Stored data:
<<<<
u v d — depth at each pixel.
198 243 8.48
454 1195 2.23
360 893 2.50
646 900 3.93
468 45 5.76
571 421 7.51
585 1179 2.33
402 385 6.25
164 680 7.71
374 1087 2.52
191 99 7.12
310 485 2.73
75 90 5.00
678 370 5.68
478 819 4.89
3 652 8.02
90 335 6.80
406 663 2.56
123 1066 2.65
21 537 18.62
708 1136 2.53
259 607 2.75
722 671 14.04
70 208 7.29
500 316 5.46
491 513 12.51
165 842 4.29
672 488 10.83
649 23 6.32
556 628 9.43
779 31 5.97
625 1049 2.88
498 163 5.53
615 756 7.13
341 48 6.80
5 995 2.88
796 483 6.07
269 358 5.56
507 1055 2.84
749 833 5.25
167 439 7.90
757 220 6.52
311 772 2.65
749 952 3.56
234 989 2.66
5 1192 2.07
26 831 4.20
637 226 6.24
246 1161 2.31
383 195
>>>>
» ASSIGNMENT:
From the records above, print only the lines between the one holding "722 671 14.04" and the one holding "311 772 2.65", inclusive, exactly as they stand.

» ANSWER AREA:
722 671 14.04
70 208 7.29
500 316 5.46
491 513 12.51
165 842 4.29
672 488 10.83
649 23 6.32
556 628 9.43
779 31 5.97
625 1049 2.88
498 163 5.53
615 756 7.13
341 48 6.80
5 995 2.88
796 483 6.07
269 358 5.56
507 1055 2.84
749 833 5.25
167 439 7.90
757 220 6.52
311 772 2.65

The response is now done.